While all this was communicated to the Appellant by HBL, the latter issued Form C to the Appellant under Section 8 of the Central Sales Tax Act read with Rules 12(1) of the Central Sales Tax (Registration and Turnover) Rules, 1957. The Appellant issued a Legal Notice for invocation of arbitration, followed by Demand Notice under section 8 of the IBC. HBL disputed the claim. Nonetheless, the Appellant filed an application for initiation of CIRP against HBL. The NCLT was of the opinion that even if all the amount disputed by HBL is taken into consideration, the amount due to the Appellant shall exceed Rs. 1 Lakh (threshold limit under section 4 of IBC at the relevant time). Moreover, since HBL awarded new work orders to the Appellant subsequently, it meant that all the disputes relating to the contract were resolved. Further, NCLT also underlined the fact that HBL had also issued Form C.

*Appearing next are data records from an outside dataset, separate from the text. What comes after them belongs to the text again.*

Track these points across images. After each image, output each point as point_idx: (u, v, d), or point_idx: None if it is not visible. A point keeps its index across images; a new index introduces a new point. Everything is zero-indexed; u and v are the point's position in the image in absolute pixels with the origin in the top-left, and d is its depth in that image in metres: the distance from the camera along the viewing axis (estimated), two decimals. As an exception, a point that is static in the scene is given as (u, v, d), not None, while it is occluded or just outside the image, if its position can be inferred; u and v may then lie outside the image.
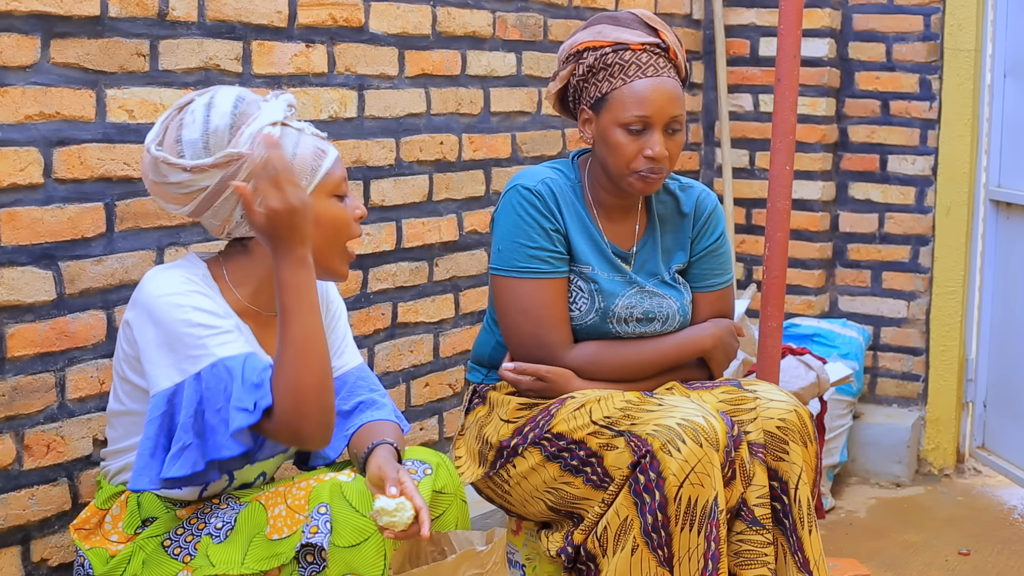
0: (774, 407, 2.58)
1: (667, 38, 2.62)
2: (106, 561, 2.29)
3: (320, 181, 2.26)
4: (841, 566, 3.48)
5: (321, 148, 2.28)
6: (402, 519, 2.14)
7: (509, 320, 2.64)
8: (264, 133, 2.21)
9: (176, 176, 2.21)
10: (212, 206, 2.24)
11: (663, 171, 2.62)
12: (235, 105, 2.23)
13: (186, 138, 2.21)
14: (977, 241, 4.59)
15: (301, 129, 2.28)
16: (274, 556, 2.18)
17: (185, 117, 2.23)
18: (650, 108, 2.58)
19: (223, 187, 2.21)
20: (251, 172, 2.19)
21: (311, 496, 2.20)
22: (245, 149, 2.20)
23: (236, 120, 2.22)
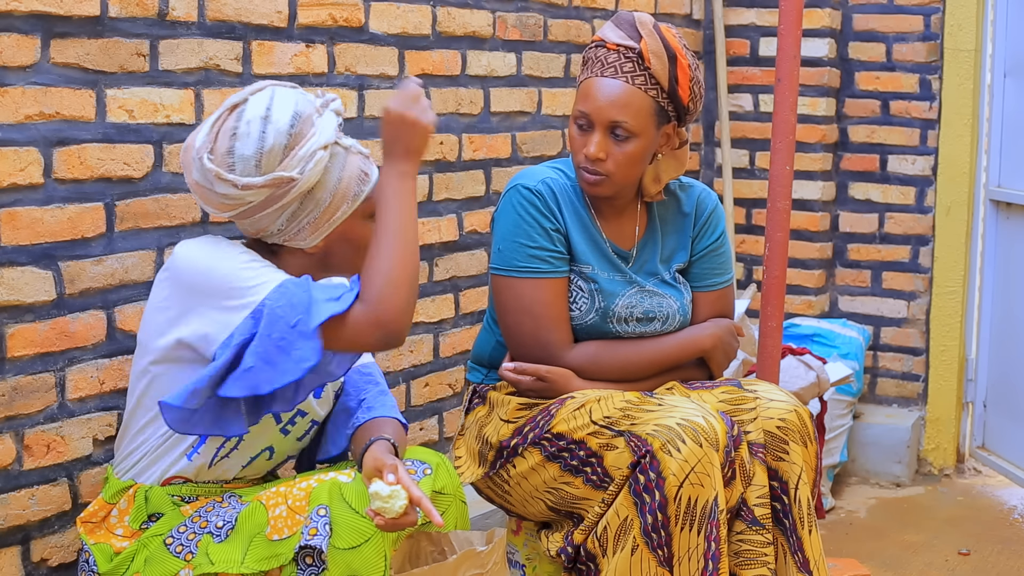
0: (774, 407, 2.58)
1: (646, 45, 2.56)
2: (110, 558, 2.29)
3: (360, 205, 2.30)
4: (841, 566, 3.48)
5: (365, 171, 2.31)
6: (394, 507, 2.13)
7: (509, 320, 2.64)
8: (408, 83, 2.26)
9: (223, 188, 2.22)
10: (252, 217, 2.27)
11: (601, 176, 2.58)
12: (292, 124, 2.22)
13: (239, 152, 2.21)
14: (977, 241, 4.59)
15: (348, 148, 2.29)
16: (274, 556, 2.18)
17: (240, 127, 2.22)
18: (589, 106, 2.58)
19: (268, 204, 2.23)
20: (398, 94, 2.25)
21: (311, 497, 2.20)
22: (296, 172, 2.21)
23: (291, 140, 2.22)
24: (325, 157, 2.24)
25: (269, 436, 2.38)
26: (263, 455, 2.41)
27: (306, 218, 2.27)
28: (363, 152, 2.34)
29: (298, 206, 2.25)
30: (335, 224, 2.30)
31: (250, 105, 2.24)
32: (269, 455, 2.42)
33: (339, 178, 2.27)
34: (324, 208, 2.27)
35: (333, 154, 2.26)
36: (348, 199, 2.29)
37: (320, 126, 2.25)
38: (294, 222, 2.27)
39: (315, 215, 2.27)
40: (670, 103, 2.60)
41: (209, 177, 2.22)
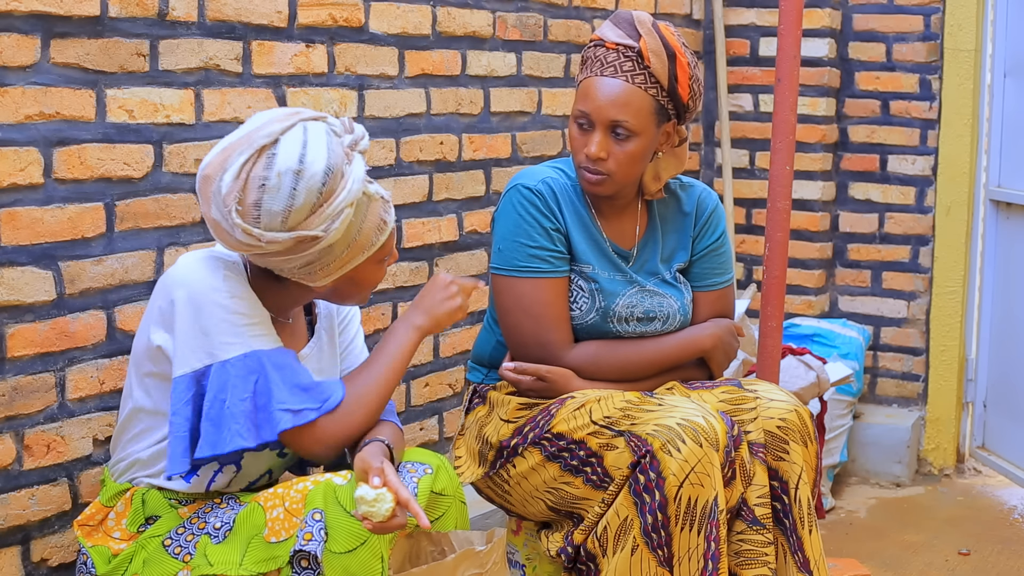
0: (774, 407, 2.58)
1: (645, 43, 2.57)
2: (108, 560, 2.29)
3: (374, 255, 2.31)
4: (841, 566, 3.48)
5: (384, 220, 2.30)
6: (380, 510, 2.12)
7: (510, 320, 2.64)
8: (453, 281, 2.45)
9: (243, 237, 2.17)
10: (266, 260, 2.25)
11: (602, 175, 2.59)
12: (324, 180, 2.16)
13: (267, 207, 2.15)
14: (977, 241, 4.59)
15: (371, 196, 2.26)
16: (271, 559, 2.18)
17: (271, 178, 2.14)
18: (590, 105, 2.58)
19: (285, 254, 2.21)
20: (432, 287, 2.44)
21: (306, 500, 2.20)
22: (320, 231, 2.18)
23: (321, 199, 2.17)
24: (351, 214, 2.21)
25: (267, 461, 2.38)
26: (263, 478, 2.41)
27: (320, 265, 2.26)
28: (384, 197, 2.31)
29: (315, 256, 2.23)
30: (347, 270, 2.29)
31: (281, 152, 2.16)
32: (269, 476, 2.42)
33: (359, 230, 2.25)
34: (339, 257, 2.26)
35: (357, 205, 2.23)
36: (365, 249, 2.28)
37: (350, 179, 2.20)
38: (307, 267, 2.25)
39: (329, 263, 2.26)
40: (670, 101, 2.60)
41: (233, 226, 2.16)
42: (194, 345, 2.18)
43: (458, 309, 2.44)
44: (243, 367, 2.17)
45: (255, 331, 2.21)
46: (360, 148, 2.27)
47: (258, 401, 2.18)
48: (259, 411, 2.18)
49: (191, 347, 2.19)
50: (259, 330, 2.22)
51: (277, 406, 2.18)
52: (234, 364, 2.17)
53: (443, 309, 2.42)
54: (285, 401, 2.18)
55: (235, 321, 2.19)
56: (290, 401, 2.19)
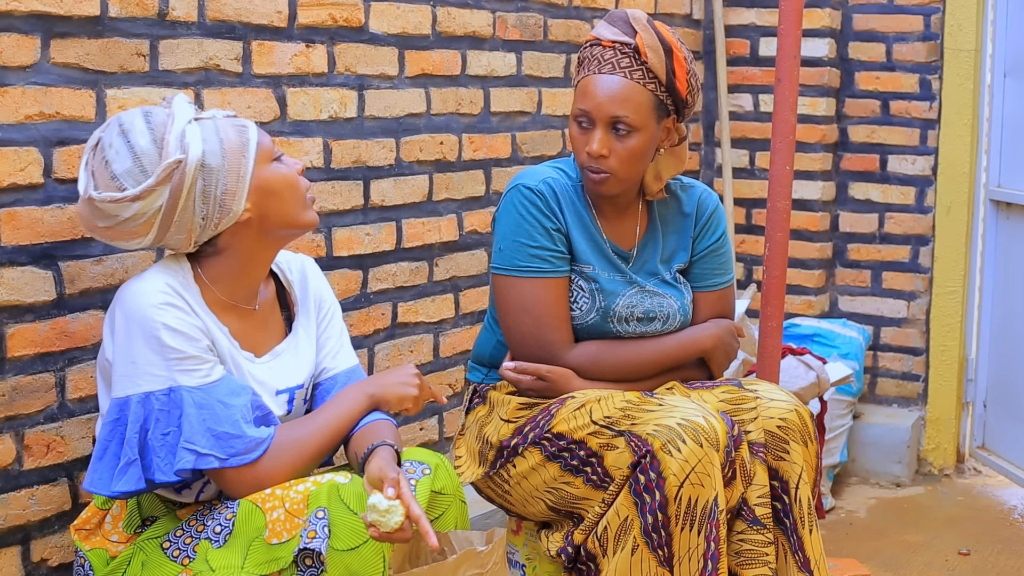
0: (774, 407, 2.58)
1: (641, 39, 2.58)
2: (106, 562, 2.29)
3: (256, 155, 2.29)
4: (841, 566, 3.48)
5: (240, 125, 2.31)
6: (390, 522, 2.12)
7: (510, 319, 2.64)
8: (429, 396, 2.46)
9: (127, 211, 2.22)
10: (173, 221, 2.25)
11: (605, 173, 2.59)
12: (147, 122, 2.24)
13: (119, 170, 2.21)
14: (977, 241, 4.59)
15: (213, 116, 2.30)
16: (273, 560, 2.18)
17: (107, 153, 2.23)
18: (590, 103, 2.58)
19: (176, 199, 2.22)
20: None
21: (309, 500, 2.19)
22: (179, 154, 2.21)
23: (156, 134, 2.23)
24: (196, 129, 2.24)
25: None
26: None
27: (218, 188, 2.25)
28: (229, 114, 2.34)
29: (203, 182, 2.24)
30: (246, 180, 2.28)
31: (105, 135, 2.26)
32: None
33: (220, 139, 2.26)
34: (226, 171, 2.26)
35: (203, 127, 2.26)
36: (242, 152, 2.28)
37: (174, 110, 2.26)
38: (210, 200, 2.25)
39: (224, 181, 2.25)
40: (669, 96, 2.61)
41: (108, 210, 2.22)
42: (123, 372, 2.21)
43: (409, 398, 2.42)
44: (166, 402, 2.19)
45: (184, 366, 2.21)
46: (178, 97, 2.31)
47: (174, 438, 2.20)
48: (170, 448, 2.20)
49: (120, 373, 2.21)
50: (189, 364, 2.21)
51: (184, 444, 2.19)
52: (157, 398, 2.19)
53: (396, 391, 2.42)
54: (194, 441, 2.19)
55: (165, 355, 2.19)
56: (199, 443, 2.19)
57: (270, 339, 2.41)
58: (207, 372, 2.22)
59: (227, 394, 2.22)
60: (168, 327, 2.20)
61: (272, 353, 2.40)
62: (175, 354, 2.20)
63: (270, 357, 2.39)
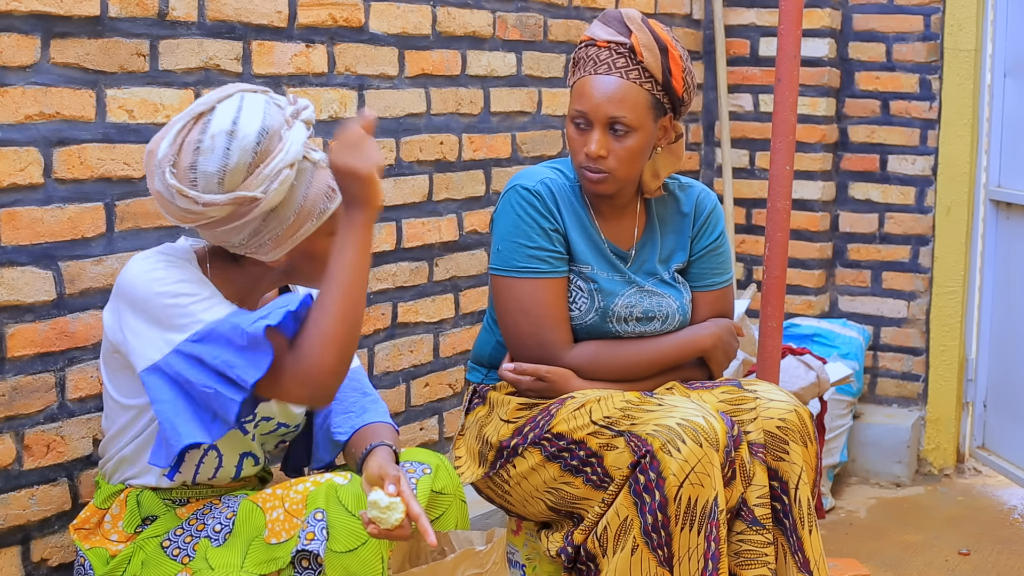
0: (774, 407, 2.58)
1: (637, 39, 2.57)
2: (106, 562, 2.29)
3: (325, 222, 2.24)
4: (841, 566, 3.48)
5: (332, 187, 2.23)
6: (390, 519, 2.13)
7: (509, 320, 2.64)
8: (365, 114, 2.18)
9: (184, 203, 2.15)
10: (214, 231, 2.21)
11: (604, 173, 2.59)
12: (258, 141, 2.13)
13: (201, 168, 2.13)
14: (977, 241, 4.59)
15: (316, 163, 2.22)
16: (272, 560, 2.18)
17: (204, 141, 2.13)
18: (587, 104, 2.58)
19: (229, 221, 2.17)
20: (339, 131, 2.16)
21: (308, 500, 2.19)
22: (259, 192, 2.14)
23: (257, 158, 2.14)
24: (291, 175, 2.16)
25: (240, 443, 2.36)
26: (248, 461, 2.39)
27: (268, 235, 2.20)
28: None
29: (260, 223, 2.18)
30: (298, 240, 2.23)
31: (216, 116, 2.15)
32: (255, 461, 2.40)
33: (304, 195, 2.19)
34: (287, 226, 2.20)
35: (300, 170, 2.18)
36: (313, 216, 2.22)
37: (288, 141, 2.17)
38: (256, 238, 2.20)
39: (278, 232, 2.20)
40: (665, 95, 2.61)
41: (171, 191, 2.14)
42: (148, 337, 2.14)
43: (369, 170, 2.14)
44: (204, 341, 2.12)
45: (203, 305, 2.15)
46: (303, 117, 2.23)
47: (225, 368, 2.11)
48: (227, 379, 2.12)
49: (146, 340, 2.15)
50: (207, 303, 2.15)
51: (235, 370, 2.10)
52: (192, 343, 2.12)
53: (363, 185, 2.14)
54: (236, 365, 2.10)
55: (181, 303, 2.14)
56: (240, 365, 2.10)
57: None
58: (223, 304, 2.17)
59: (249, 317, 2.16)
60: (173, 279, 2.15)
61: None
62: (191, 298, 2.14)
63: None
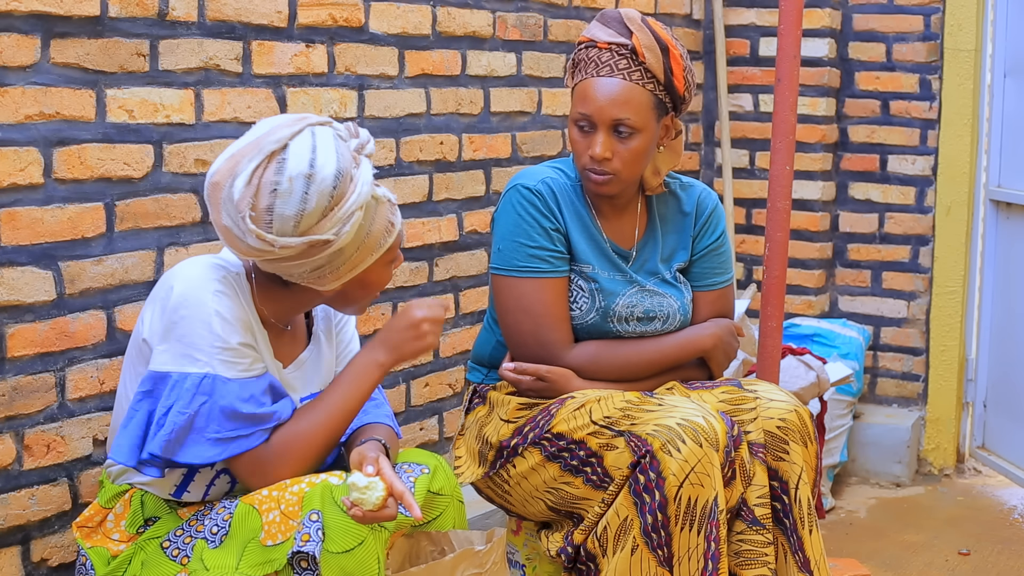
0: (774, 407, 2.58)
1: (638, 40, 2.58)
2: (107, 561, 2.29)
3: (382, 256, 2.30)
4: (841, 566, 3.48)
5: (391, 221, 2.29)
6: (371, 498, 2.13)
7: (509, 320, 2.64)
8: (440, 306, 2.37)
9: (258, 244, 2.16)
10: (276, 265, 2.23)
11: (609, 175, 2.59)
12: (335, 185, 2.16)
13: (279, 212, 2.14)
14: (977, 241, 4.59)
15: (379, 199, 2.26)
16: (268, 562, 2.18)
17: (282, 183, 2.14)
18: (590, 107, 2.58)
19: (298, 259, 2.20)
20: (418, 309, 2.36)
21: (303, 502, 2.19)
22: (331, 235, 2.17)
23: (332, 202, 2.17)
24: (361, 216, 2.21)
25: None
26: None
27: (330, 270, 2.25)
28: (391, 199, 2.31)
29: (326, 260, 2.23)
30: (356, 273, 2.29)
31: (292, 157, 2.16)
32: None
33: (368, 232, 2.25)
34: (349, 260, 2.25)
35: (366, 211, 2.23)
36: (373, 251, 2.27)
37: (359, 182, 2.21)
38: (316, 271, 2.24)
39: (339, 267, 2.25)
40: (667, 95, 2.61)
41: (245, 232, 2.15)
42: (166, 347, 2.19)
43: (427, 348, 2.38)
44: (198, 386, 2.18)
45: (225, 356, 2.19)
46: (367, 152, 2.27)
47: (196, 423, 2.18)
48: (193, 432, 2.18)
49: (164, 348, 2.19)
50: (230, 356, 2.20)
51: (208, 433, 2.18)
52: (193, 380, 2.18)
53: (410, 348, 2.36)
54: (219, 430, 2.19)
55: (211, 341, 2.18)
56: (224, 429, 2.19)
57: (296, 348, 2.41)
58: (248, 366, 2.22)
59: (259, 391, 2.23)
60: (219, 314, 2.19)
61: (296, 363, 2.40)
62: (219, 342, 2.18)
63: (294, 367, 2.40)
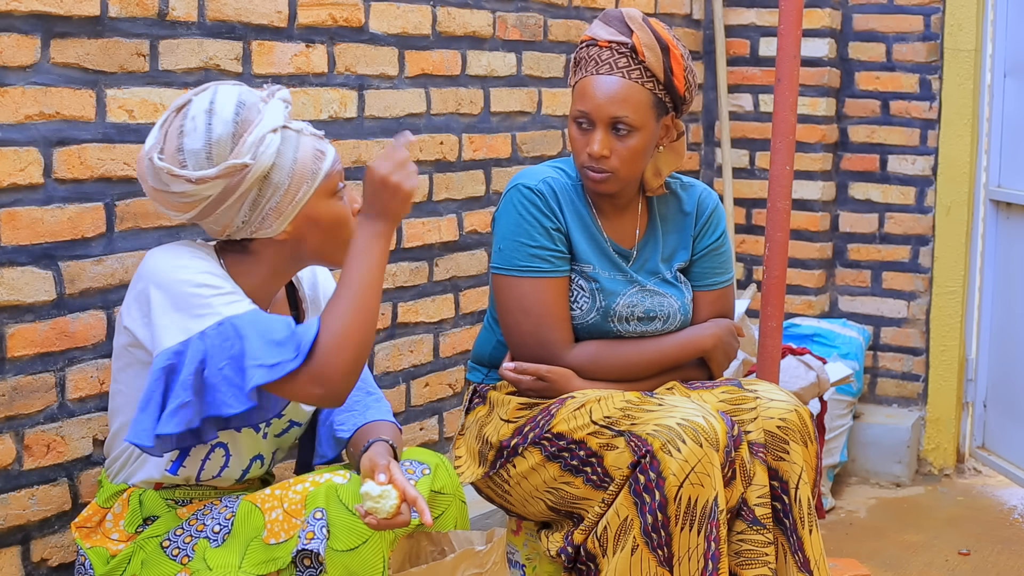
0: (774, 407, 2.58)
1: (638, 39, 2.58)
2: (107, 561, 2.29)
3: (320, 183, 2.27)
4: (841, 566, 3.48)
5: (320, 149, 2.28)
6: (385, 506, 2.13)
7: (510, 319, 2.64)
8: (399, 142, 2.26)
9: (179, 186, 2.20)
10: (214, 213, 2.24)
11: (607, 173, 2.59)
12: (236, 112, 2.21)
13: (188, 147, 2.19)
14: (977, 241, 4.59)
15: (300, 130, 2.27)
16: (271, 561, 2.18)
17: (186, 123, 2.21)
18: (589, 104, 2.58)
19: (226, 196, 2.21)
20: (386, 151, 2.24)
21: (307, 500, 2.20)
22: (248, 159, 2.19)
23: (238, 128, 2.20)
24: (276, 140, 2.22)
25: (253, 445, 2.37)
26: (256, 464, 2.40)
27: (268, 204, 2.24)
28: (316, 133, 2.31)
29: (257, 192, 2.22)
30: (299, 206, 2.26)
31: (194, 103, 2.23)
32: (262, 463, 2.41)
33: (294, 159, 2.24)
34: (284, 191, 2.24)
35: (284, 137, 2.24)
36: (307, 179, 2.25)
37: (267, 112, 2.24)
38: (256, 210, 2.24)
39: (276, 199, 2.24)
40: (667, 94, 2.61)
41: (163, 177, 2.20)
42: (168, 323, 2.16)
43: (409, 193, 2.24)
44: (218, 335, 2.14)
45: (226, 299, 2.18)
46: (279, 96, 2.29)
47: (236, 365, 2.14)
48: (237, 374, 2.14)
49: (166, 326, 2.16)
50: (229, 298, 2.18)
51: (250, 363, 2.13)
52: (209, 335, 2.14)
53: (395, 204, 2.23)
54: (259, 357, 2.13)
55: (203, 293, 2.17)
56: (264, 357, 2.13)
57: None
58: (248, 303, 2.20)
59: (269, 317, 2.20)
60: (201, 270, 2.19)
61: None
62: (214, 290, 2.17)
63: None
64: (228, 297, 2.18)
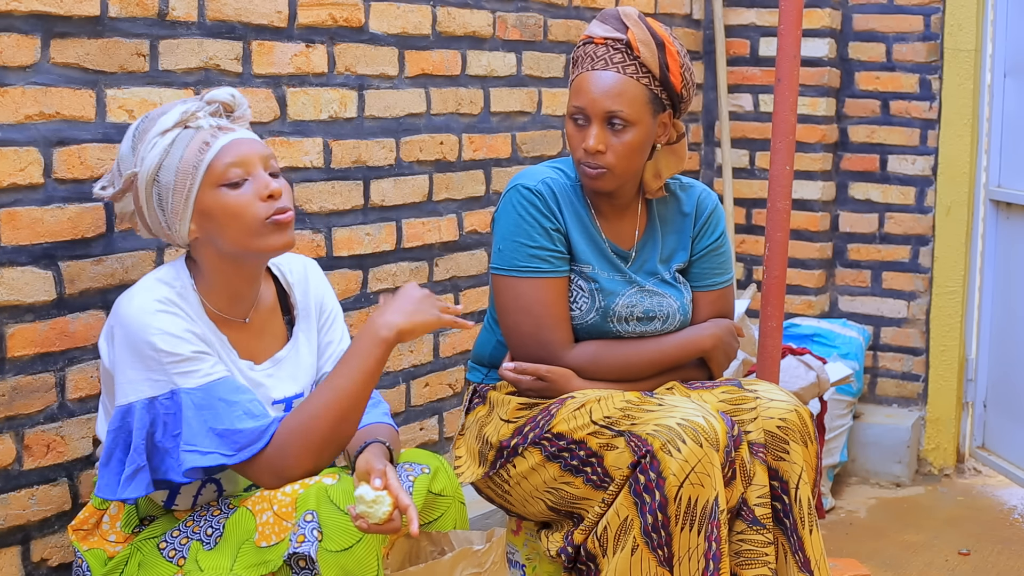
0: (774, 407, 2.58)
1: (633, 35, 2.58)
2: (104, 563, 2.29)
3: (203, 178, 2.25)
4: (841, 566, 3.48)
5: (205, 142, 2.26)
6: (377, 512, 2.12)
7: (510, 320, 2.65)
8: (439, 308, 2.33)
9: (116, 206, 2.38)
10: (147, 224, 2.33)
11: (602, 168, 2.59)
12: (137, 126, 2.31)
13: (112, 169, 2.35)
14: (977, 241, 4.59)
15: (198, 128, 2.27)
16: (263, 563, 2.17)
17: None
18: (584, 99, 2.58)
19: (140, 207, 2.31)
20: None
21: (297, 503, 2.19)
22: (137, 167, 2.27)
23: (135, 141, 2.29)
24: (163, 141, 2.26)
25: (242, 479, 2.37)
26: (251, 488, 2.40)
27: (168, 206, 2.26)
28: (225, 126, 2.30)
29: (158, 197, 2.26)
30: (191, 204, 2.25)
31: None
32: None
33: (180, 156, 2.25)
34: (173, 190, 2.25)
35: (177, 138, 2.26)
36: (190, 173, 2.24)
37: (163, 117, 2.28)
38: (159, 215, 2.28)
39: (171, 200, 2.25)
40: (663, 90, 2.61)
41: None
42: (124, 380, 2.20)
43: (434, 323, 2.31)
44: (166, 407, 2.18)
45: (182, 368, 2.19)
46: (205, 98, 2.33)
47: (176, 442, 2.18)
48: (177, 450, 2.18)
49: (123, 382, 2.20)
50: (186, 366, 2.19)
51: (186, 446, 2.17)
52: (160, 403, 2.18)
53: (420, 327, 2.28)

The Hon’ble Supreme Court in the first instance clarified that the statutory duty of issuance of C-forms under the Central Sales Tax, do not and cannot constitute acknowledgment of any liability to make payment. While quoting from the judgment in Mobilox Innovations Private Limited v. Kirusa Software Private Limited (2018) 1 SCC 353, the Court reiterated the three questions that need to be examined by the Adjudicating Authority in order to determine an application under section 9 of the IBC – (i) whether there was an operational debt exceeding Rupees 1,00,000/( Rupees One Lac); (ii) whether the evidence furnished with the application showed that debt exceeding Rupees one lac was due and payable and had not till then been paid; and (ii) whether there was existence of any dispute between the parties or the record of pendency of a suit or arbitration proceedings filed before the receipt of demand notice in relation to such dispute. Additionally, the adjudicating authority must follow the mandate of Section 9(5) of the IBC. The adjudicating authority must reject the application under Section 9(5)(2)(d) if notice of dispute has been received by the operational creditor. What Court has to essentially examine is “…whether there is a plausible contention which requires further investigation and that the “dispute” is not a patently feeble legal argument or an assertion of fact unsupported by evidence.” The Tribunal shall not examine the merits of the dispute and determine if defence is likely to succeed. The Court also referred to its judgment in K Kishan vs. Vijay Nirman Co. (P) Ltd. (2018) 17 SCC 662 wherein the Court ruled that the “Code cannot be used in terrorem” to extract moneys. It held that “operational creditors cannot use the Insolvency Code either prematurely or for extraneous considerations or as a substitute for debt enforcement procedures.” Applying the law laid previously by the Apex Court, it was observed that HBL had been disputing the claims of the Appellant which evinces a real dispute in terms of the IBC and thus, there was no reason to interfere with the ruling of the NCLAT.